In 1995, famed neurologist and writer Oliver Sacks referred to the miracle at Bethsaida in a footnote to a chapter of his book "An Anthropologist on Mars". He had similarly written, in a 1993 essay in The New Yorker on which the chapter was based, that "There is a hint of it even in the Bible, in Mark’s description of the miracle at Bethsaida; for here, at first, the blind man saw 'men as trees, walking,' and only subsequently was his eyesight fully restored."
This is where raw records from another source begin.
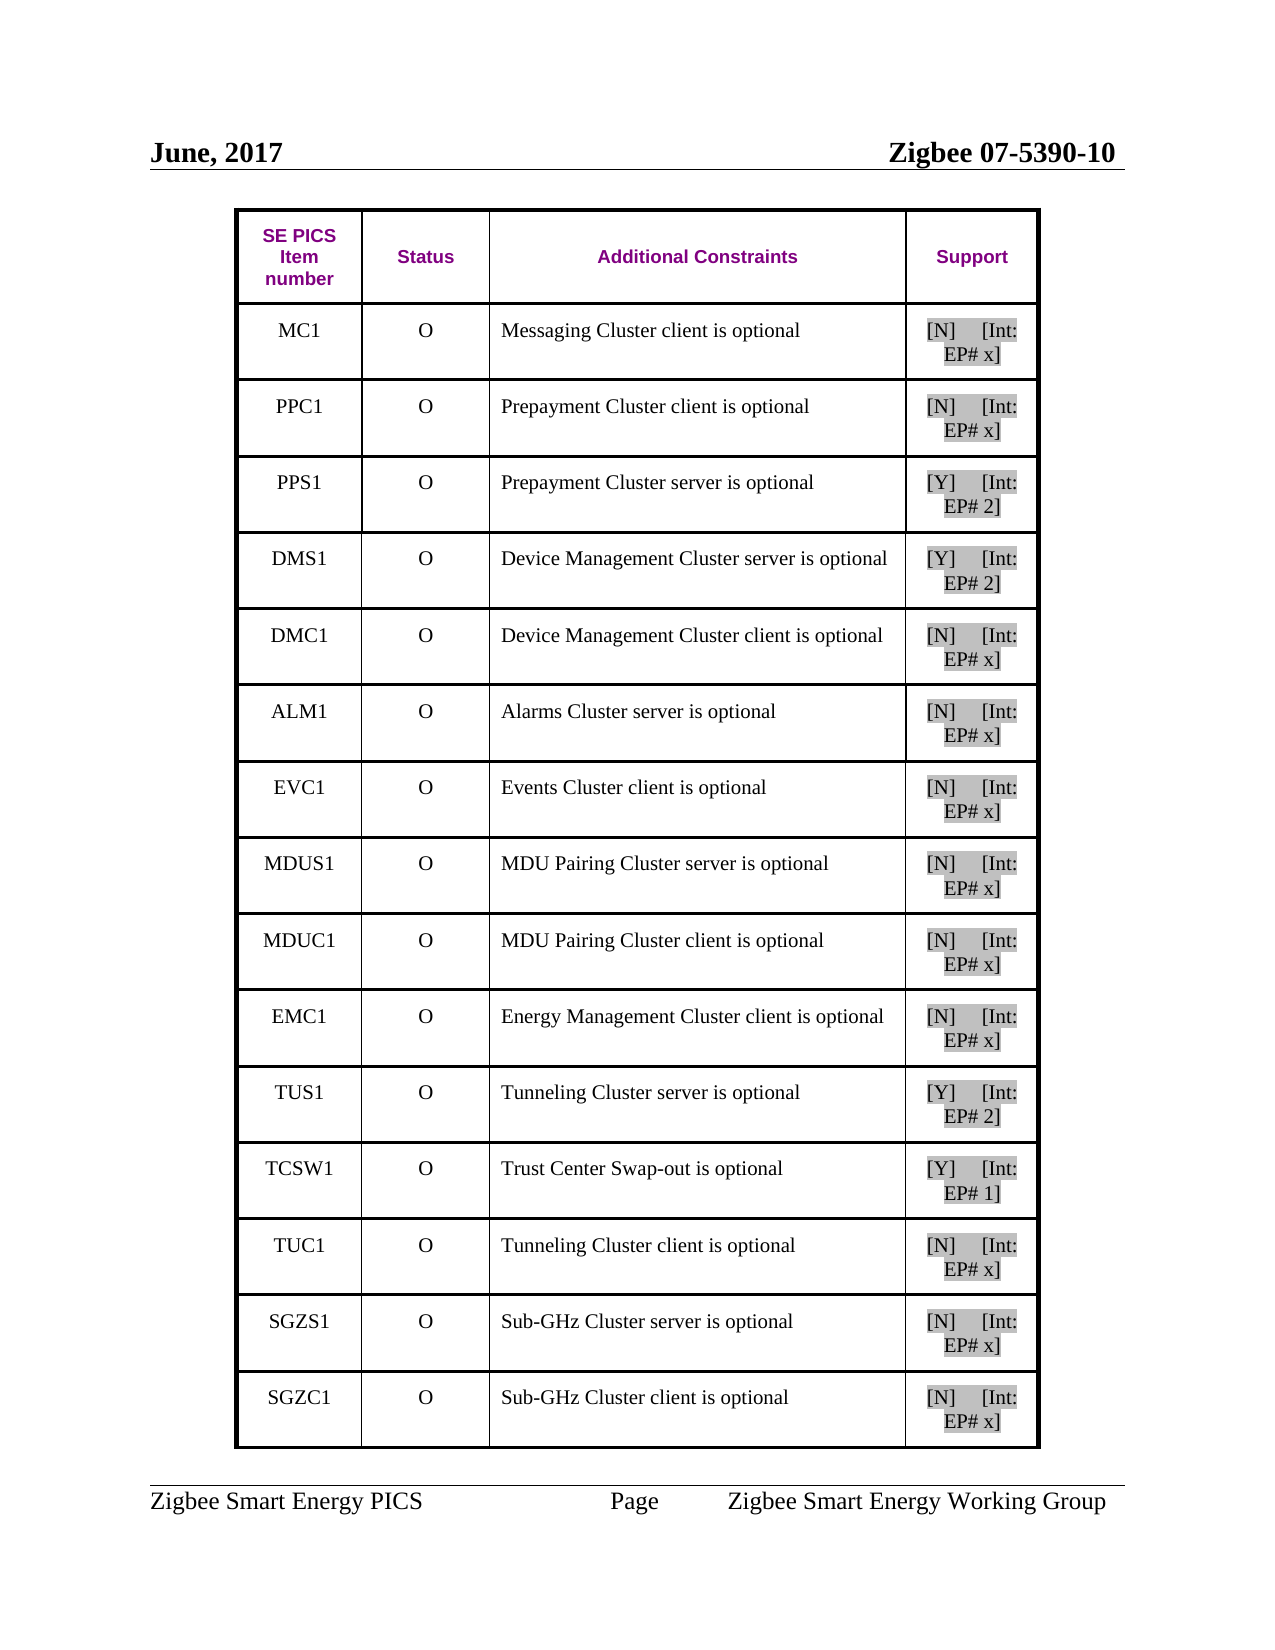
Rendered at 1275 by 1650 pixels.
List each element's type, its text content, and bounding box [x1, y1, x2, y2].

table_cell O [362, 686, 489, 759]
table_cell PPS1 [239, 458, 361, 531]
table_cell [N] [Int: EP# x] [906, 1296, 1036, 1369]
table_cell Alarms Cluster server is optional [490, 686, 905, 759]
table_cell O [363, 305, 489, 378]
table_header Status [363, 212, 489, 302]
table_cell O [362, 915, 489, 988]
table_cell O [362, 1220, 489, 1293]
table_cell Tunneling Cluster server is optional [490, 1068, 905, 1141]
table_cell TCSW1 [239, 1144, 361, 1217]
table_cell O [363, 458, 489, 531]
table_cell MC1 [239, 305, 361, 378]
table_cell [N] [Int: EP# x] [906, 991, 1036, 1064]
table_cell SGZS1 [239, 1296, 361, 1369]
table_cell Prepayment Cluster client is optional [490, 381, 905, 454]
table_cell O [362, 1373, 489, 1446]
table_cell Sub-GHz Cluster server is optional [490, 1296, 905, 1369]
table_cell [N] [Int: EP# x] [906, 1220, 1036, 1293]
table_cell Device Management Cluster server is optional [490, 534, 905, 607]
table_cell [Y] [Int: EP# 2] [906, 534, 1036, 607]
table_cell MDUC1 [239, 915, 361, 988]
table_cell [Y] [Int: EP# 2] [907, 458, 1036, 531]
table_cell [N] [Int: EP# x] [906, 839, 1036, 912]
table_cell O [362, 534, 489, 607]
table_cell O [362, 1296, 489, 1369]
table_cell Tunneling Cluster client is optional [490, 1220, 905, 1293]
table_cell O [362, 839, 489, 912]
table_cell O [362, 1144, 489, 1217]
table_cell [N] [Int: EP# x] [907, 686, 1036, 759]
table_cell EVC1 [239, 763, 361, 836]
table_cell TUC1 [239, 1220, 361, 1293]
table_cell MDU Pairing Cluster server is optional [490, 839, 905, 912]
table_cell MDU Pairing Cluster client is optional [490, 915, 905, 988]
table_cell EMC1 [239, 991, 361, 1064]
table_cell Energy Management Cluster client is optional [490, 991, 905, 1064]
table_cell SGZC1 [239, 1373, 361, 1446]
table_cell [N] [Int: EP# x] [907, 305, 1036, 378]
table_cell Sub-GHz Cluster client is optional [490, 1373, 905, 1446]
table_cell O [362, 991, 489, 1064]
table_cell DMS1 [239, 534, 361, 607]
table_cell O [362, 1068, 489, 1141]
table_cell O [363, 381, 489, 454]
table_cell [Y] [Int: EP# 2] [906, 1068, 1036, 1141]
table_header Support [907, 212, 1036, 302]
table_cell O [362, 610, 489, 683]
table_cell O [362, 763, 489, 836]
table_cell DMC1 [239, 610, 361, 683]
table_cell [N] [Int: EP# x] [906, 610, 1036, 683]
table_cell Device Management Cluster client is optional [490, 610, 905, 683]
table_cell [N] [Int: EP# x] [907, 381, 1036, 454]
table_cell MDUS1 [239, 839, 361, 912]
table_cell [Y] [Int: EP# 1] [906, 1144, 1036, 1217]
table_cell Messaging Cluster client is optional [490, 305, 905, 378]
table_cell [N] [Int: EP# x] [906, 1373, 1036, 1446]
table_cell Events Cluster client is optional [490, 763, 905, 836]
table_cell ALM1 [239, 686, 361, 759]
table_cell TUS1 [239, 1068, 361, 1141]
table_cell Trust Center Swap-out is optional [490, 1144, 905, 1217]
table_cell [N] [Int: EP# x] [906, 915, 1036, 988]
table_header Additional Constraints [490, 212, 905, 302]
table_cell [N] [Int: EP# x] [906, 763, 1036, 836]
table_cell Prepayment Cluster server is optional [490, 458, 905, 531]
table_cell PPC1 [239, 381, 361, 454]
table_header SE PICS Item number [239, 212, 361, 302]
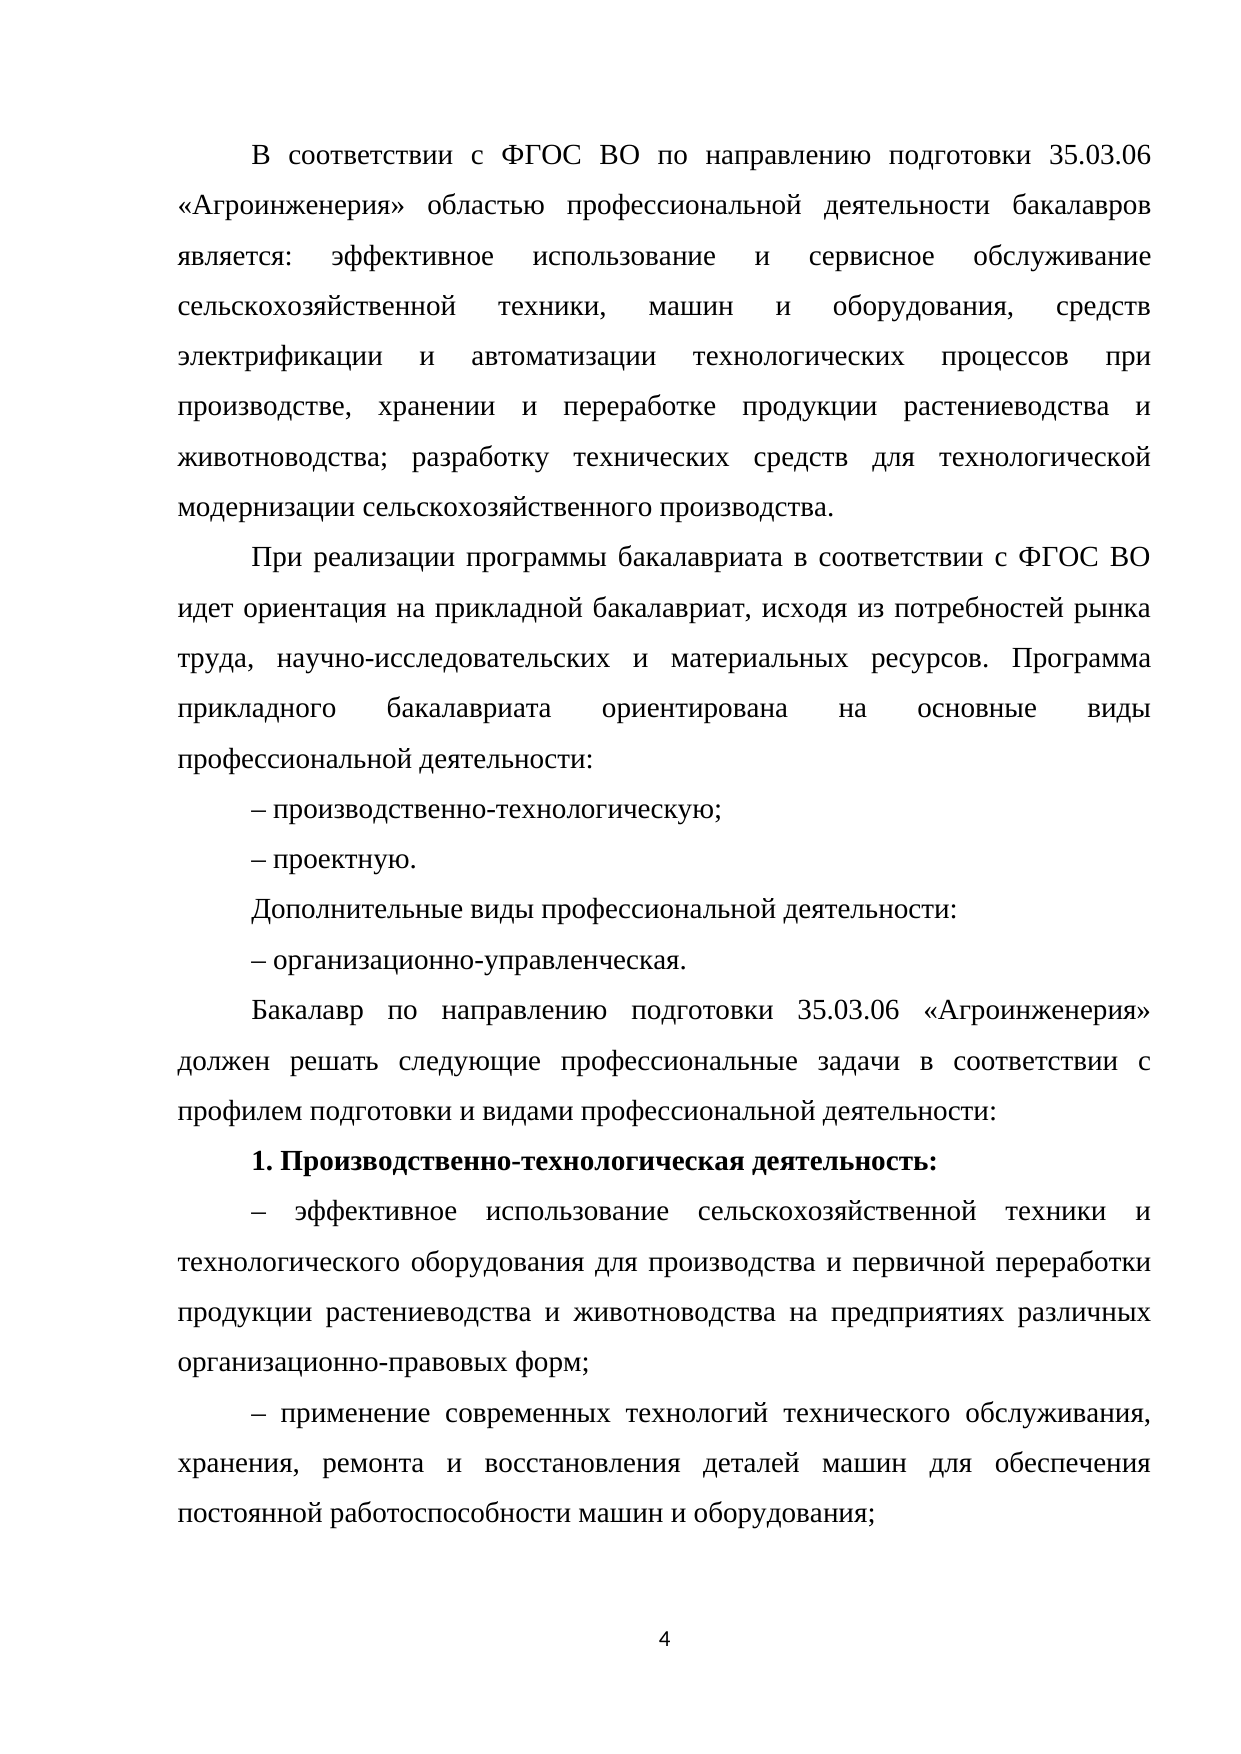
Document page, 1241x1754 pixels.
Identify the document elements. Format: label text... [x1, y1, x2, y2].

text – организационно-управленческая. [177, 942, 1152, 976]
text Дополнительные виды профессиональной деятельности: [177, 892, 1152, 925]
text 1. Производственно-технологическая деятельность: [177, 1143, 1152, 1177]
text При реализации программы бакалавриата в соответствии с ФГОС ВО идет ориентация на прикладной бакалавриат, исходя из потребностей рынка труда, научно-исследовательских и материальных ресурсов. Программа прикладного бакалавриата ориентирована на основные виды профессиональной деятельности: [177, 539, 1152, 774]
text – производственно-технологическую; [177, 791, 1152, 824]
text – проектную. [177, 841, 1152, 875]
text – эффективное использование сельскохозяйственной техники и технологического оборудования для производства и первичной переработки продукции растениеводства и животноводства на предприятиях различных организационно-правовых форм; [177, 1193, 1152, 1378]
text В соответствии с ФГОС ВО по направлению подготовки 35.03.06 «Агроинженерия» областью профессиональной деятельности бакалавров является: эффективное использование и сервисное обслуживание сельскохозяйственной техники, машин и оборудования, средств электрификации и автоматизации технологических процессов при производстве, хранении и переработке продукции растениеводства и животноводства; разработку технических средств для технологической модернизации сельскохозяйственного производства. [177, 137, 1152, 523]
text Бакалавр по направлению подготовки 35.03.06 «Агроинженерия» должен решать следующие профессиональные задачи в соответствии с профилем подготовки и видами профессиональной деятельности: [177, 992, 1152, 1126]
text – применение современных технологий технического обслуживания, хранения, ремонта и восстановления деталей машин для обеспечения постоянной работоспособности машин и оборудования; [177, 1395, 1152, 1529]
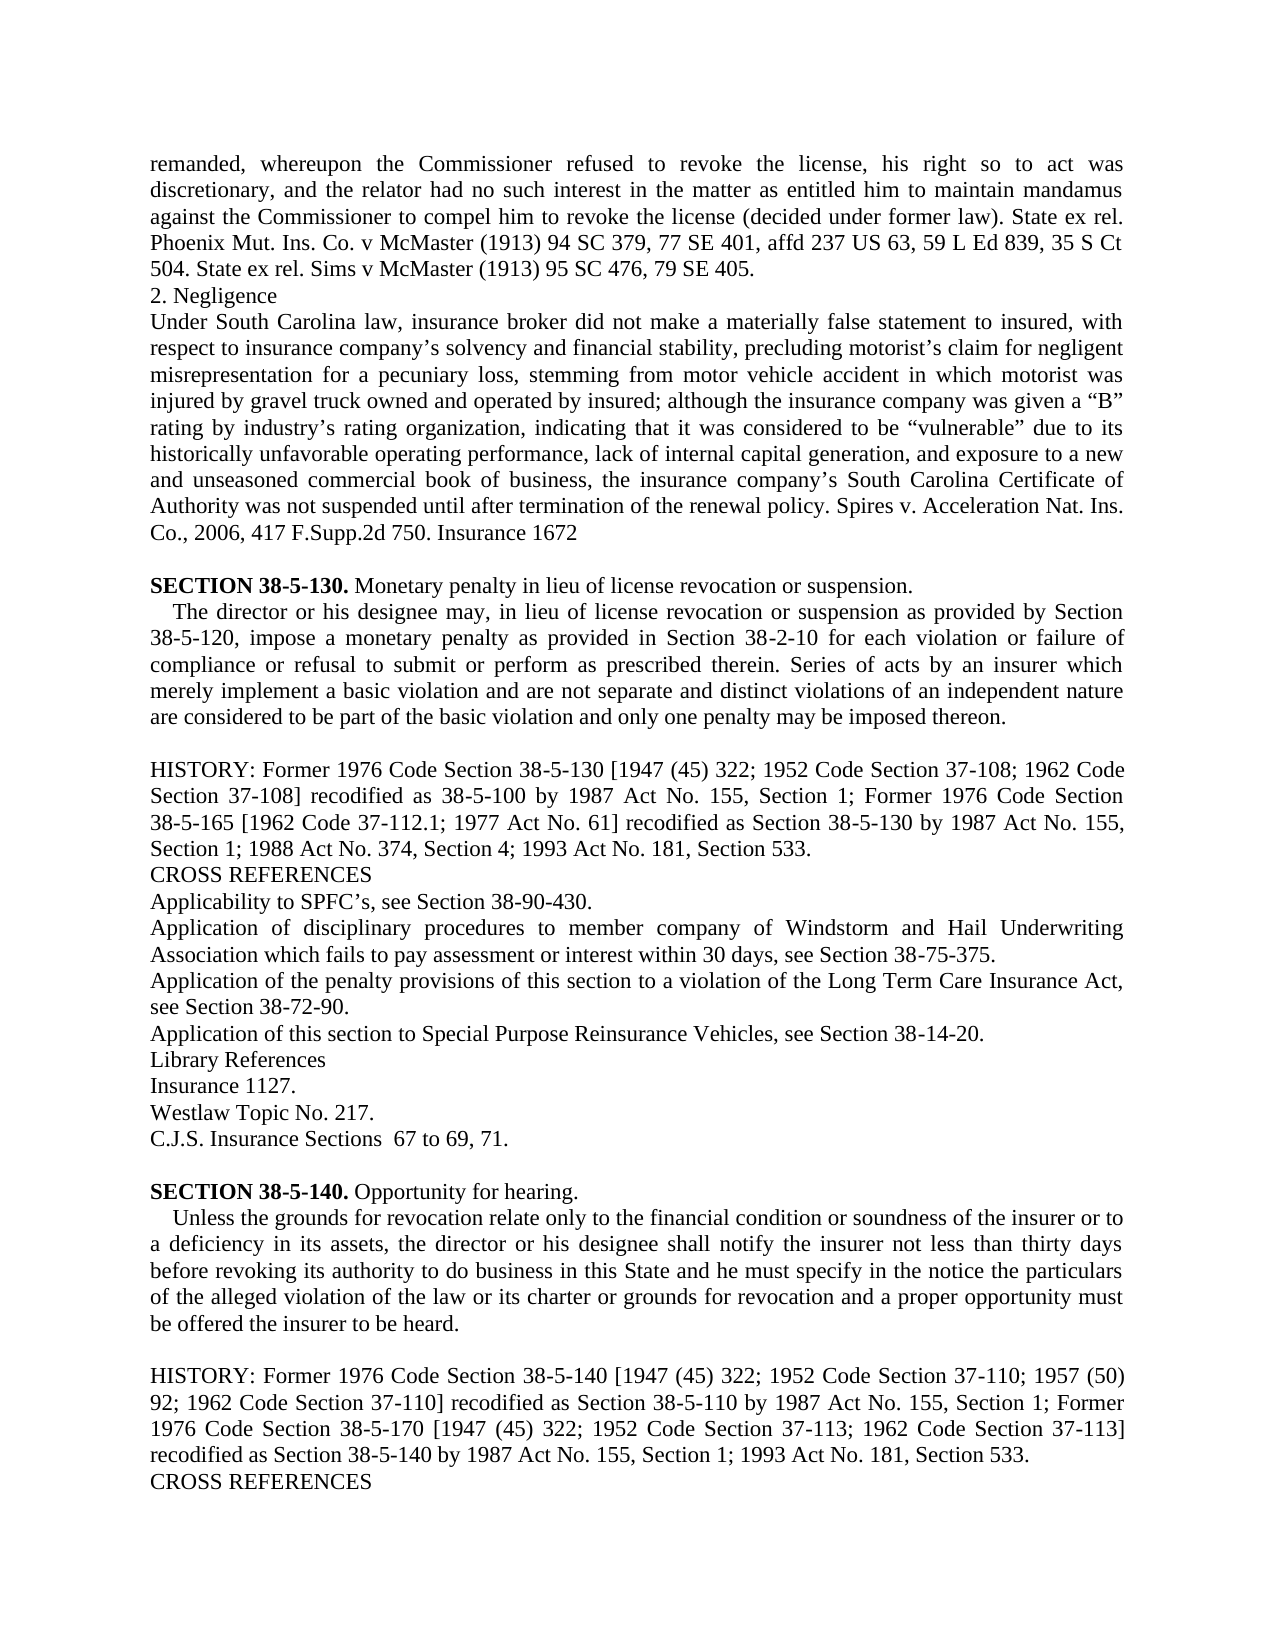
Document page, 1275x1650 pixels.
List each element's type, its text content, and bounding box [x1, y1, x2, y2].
In 1999, Australian Creationist writer, Russell Grigg, wrote a good article on the same point in the journal "Answers in Genesis". He cited Professor Sacks, but not my article in St Mark's Review, which covers many of the same points made by Mr Grigg. While I am not a Creationist, I am pleased that Mr Grigg is as impressed as I am by the possibility that the New Testament account gains believability when we consider what modern medicine now knows about vision and perception. I think it is an exciting point, which deserves a lot more attention.

It is interesting that Professor Sacks (a secular Jew, I understand) simply alluded to the curious nature of the Bethsaida miracle story, with its hint of an optical cure followed by a separate perceptual cure. I, on the other hand, implied that the account of the miracle is made more believable by what we have learned since Biblical times about sight and vision. Finally, Mr Grigg stated this point very directly.